Maybe we start near the end of the game? Close to the end state, if we’re on a game board and have some other metric of how close we are to the finish? Well, that is tough to calculate.

Woah, maybe we run the whole thing as the agent is playing! Maybe we have some particular start state?

Asynchronous algorithms also make it easier to intermix computation with real-time interaction. To solve a given MDP, we can run an iterative DP algorithm at the same time that an agent is actually experiencing the MDP. The agent’s experience can be used to determine the states to which the DP algorithm applies its updates. At the same time, the latest value and policy information from the DP algorithm can guide the agent’s decision making. For example, we can apply updates to states as the agent visits them. This makes it possible to focus the DP algorithm’s updates onto parts of the state set that are most relevant to the agent. This kind of focusing is a repeated theme in reinforcement learning. (p. 85)

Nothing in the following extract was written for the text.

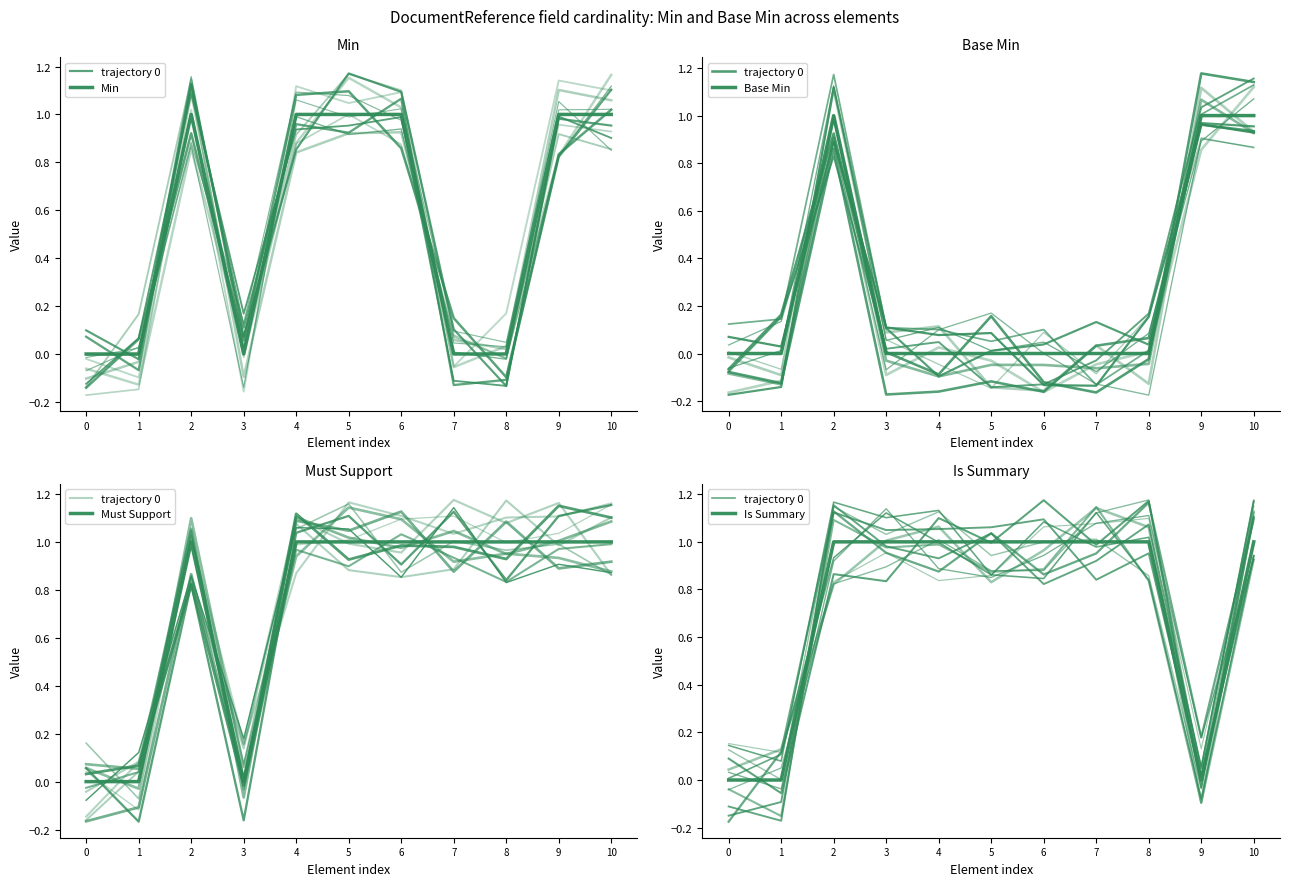

Which series has the largest total across all categories?

Must Support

## Generalized Policy Iteration

This is the model we presented before, when we just let them interact, improvement and evaluation, and assume that everything is going to be just fine. We’ve already touched on this, but this section is about showing that that will converge.

application dependent, how you tune this stuff… or you could trust some other learning process to handle it.

## Programming Exercises

• Show the interface for the world, and then tic-tac-toe or something as an example of a game that you can roll forward.
• Write a function that implements the idea of policy evaluation
• policy improvement
• policy iteration
• value iteration
• the overall thing, the overall interface, that allows you to tune when to stop, after a number of steps or after some delta. You take a stopping function, basically and you’re able to kick back the result.
• Oh, we also want to have some way of choosing what state comes next…

All of these are great ideas and showing how they can just be a function is very nice.

And show off that the goal is a function that produces a value function AND how you’re going to approach it. You want a policy with justification, basically.